# Page excerpt:
━━━━━━
The learners at Nathaniel Nyaluza Public Secondary School are being prepared, in their education, to take part in a new South Africa.



Again a pioneer, Nathaniel Nyaluza was among the first of Grahamstown's public schools to connect to the internet. Working with the Rhodes University Departments of Computer Science and Education, and the Telkom Centre of Excellence, Nathaniel Nyaluza was connected to the Rhodes University network, sparking the ongoing Grahamstown Schools Project, e-Yethu.

Nathaniel Nyaluza Public Secondary School has its own website!
Follow the link for updates on events at Nyaluza, and to read the personal blogs of current students - telling their own stories, their own histories, live online.

Black Rugby in Fingo Village and Grahamstown

,
Grahamstown has always had a strong tradition of Rugby, mainly due to its number of schools and Rhodes University. However the history of black rugby has been largely ignored due to the political situation in the past.

When rugby first became popular among black South Africans towards the end of the twentieth century it played the role of keeping young people busy and off the streets. Rugby was a white-dominated game at this time, and most of the players achieved high social status and recognition.


The Beginnings.

Bush Manana was a Grahamstown resident who played rugby in Port Elizabeth and was instrumental in bringing the game to the township. The interest in the game grew and they would go and watch matches, for example Kingswood and St Andrews. This was an effective way of learning the rules and how it was played. Men from the township who wanted to play would gather on the fields outside St Phillips church and the resident Father Crabtree who was originally from England coached them. They eventually formed a side called Winter Rose in the 1890s which was the 1st Black Rugby Football Club in Grahamstown. This team was comprised of mainly local teachers from the township, because of their education they picked up the rules of the game very quickly.
━━━━━━
# Exercise directions:
Continue the page on black rugby in Grahamstown, picking up after its last sentence.

# Collected data:
━━━━━━
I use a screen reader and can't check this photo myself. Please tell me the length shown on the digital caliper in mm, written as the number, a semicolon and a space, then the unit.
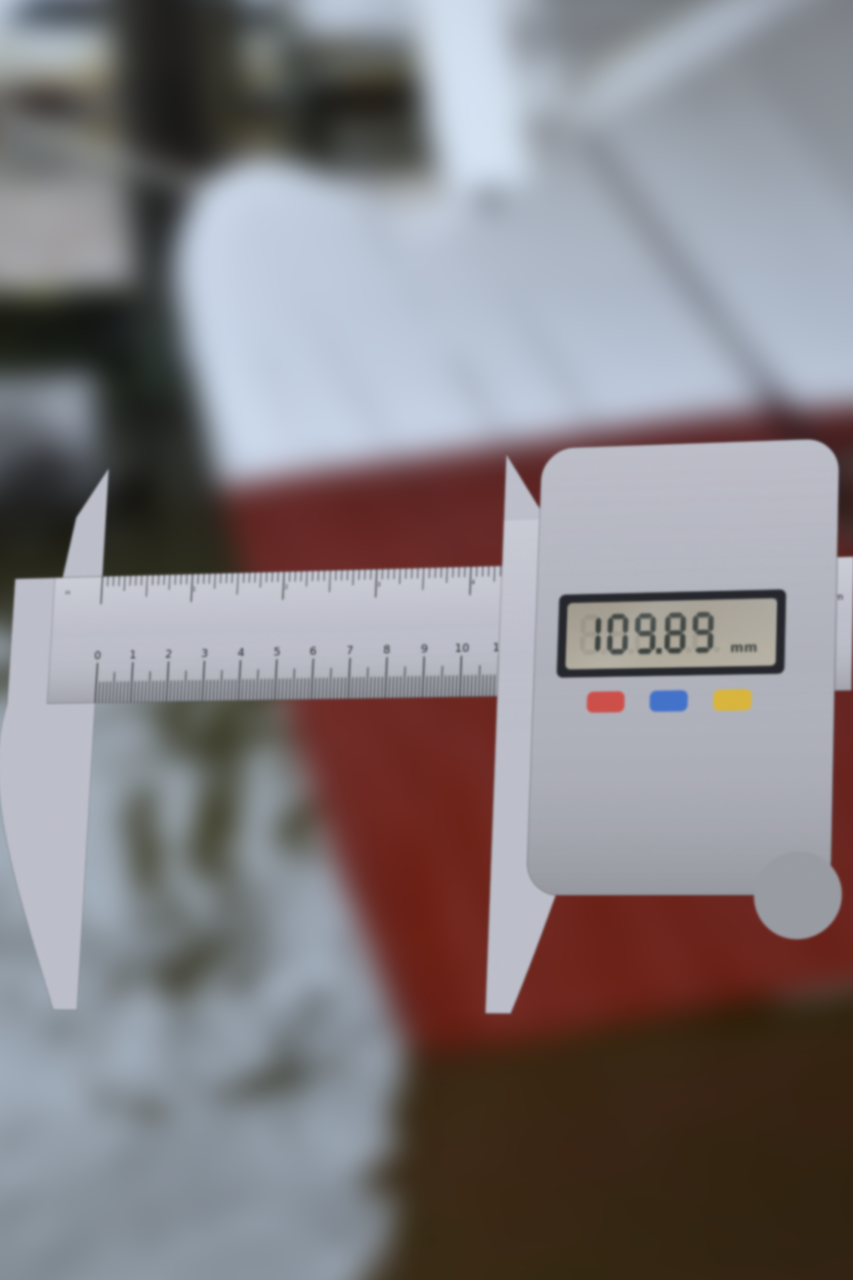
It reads 109.89; mm
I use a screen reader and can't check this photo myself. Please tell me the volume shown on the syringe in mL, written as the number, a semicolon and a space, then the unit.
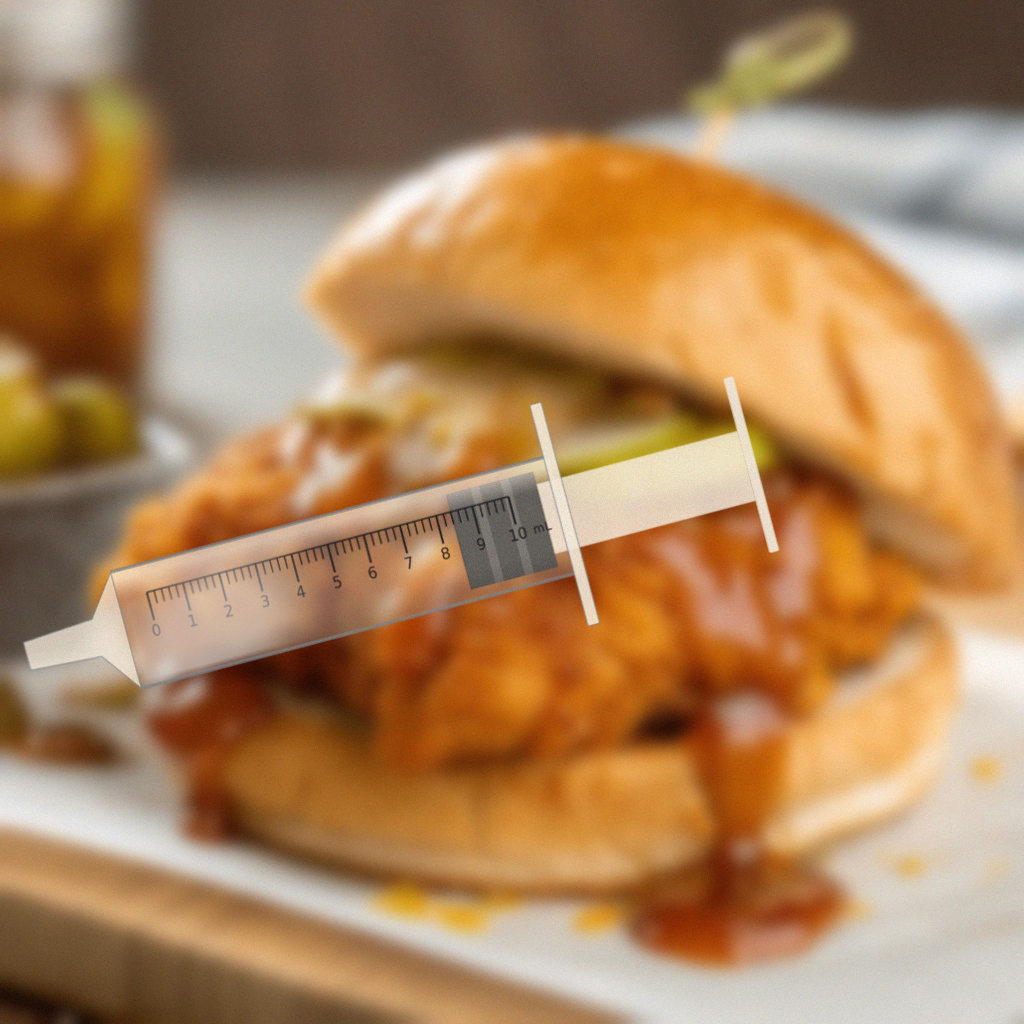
━━━━━━
# Answer box:
During the 1880s St Andrew’s College began a policy of separating black and white students, this was due to Government segregation legislation and as a result blacks were no longer allowed to play rugby against St Andrews teams. This led to the formation in 1894 of Lilly White Rugby Football Club in 1894. So called because a female at teacher at St Andrews was s supportive of the idea. Another club was formed at this time as a result of watching the Winter Rose players. This team is most relevant to my project as they came from Fingo Village and were called The Wanderers. They were established in 1903. There emblem was a Lion to symbolize Ferocity. The Wanderers were a very strong team, wining many matches. They were also apparently all musicians which set them aside from other teams.
The Wanderers 1st team. 1903




The Wanderers 1st team 1948


In 1904 the Winter Rose side played their reserve side who eventually won the match 5-3, because of this success they decided to break away and form their own side, Easterns Rugby Football Club. An important figure head of Grahamstown Rugby, Milton 'Babs’ Roxo was a player of this team. When interviewed, he said how they used to go and watch the white schools rugby teams and name themselves after the best players. He has been watching Kingswood play since 1931!


Milton Roxo

It is important to understand the importance of Black Rugby; it was more than simply a form of recreation. Dr Manona described black rugby in Grahamstown as something which ‘humanized peoples lives; making life in the townships worth living.’

It was crucial in the community, bringing everyone together,
‘Even women were involved to an extent. Although they didn’t exactly play the game, they were still ‘members; of the various clubs. They were responsible for fund raising, providing food at team meetings, as well as support the matches.’ Dr Manona.



Milton Roxo described the hardships that faced the players, ‘We had to play on ground that was hard as tar and covered with rocks and stones.’ This was obviously extremely dangerous and painful for the players, but he said that it didn’t matter as their love for the game was more important.

Clubs struggled to generate enough funds to buy balls and Jerseys. Facilities were also a problem, the fields were in poor condition as mentioned earlier and one field, the egazini field sloped so badly that when players were tackled to the ground, they often rolled down the slope. Clearing the fields of the stones and gravel was a community effort and they would often clear them with their own farming equipment. Another significant field was the one in Tantyi Township. This field was situated on a mound and the supporters often had to run onto the field to see what was happening on the opposite side.

The Old Easter Festival was originally started from a rugby tournament where local black teams from Uitenhage, Port Elizabeth, King Williamstown, Queenstown and others would come to Grahamstown to play rugby. The players would approach the Principal from the local schools, in particular the ones in Fingo and ask for accommodation and the Principal would give them classrooms to sleep in. The festival usually lasted from Friday to Monday.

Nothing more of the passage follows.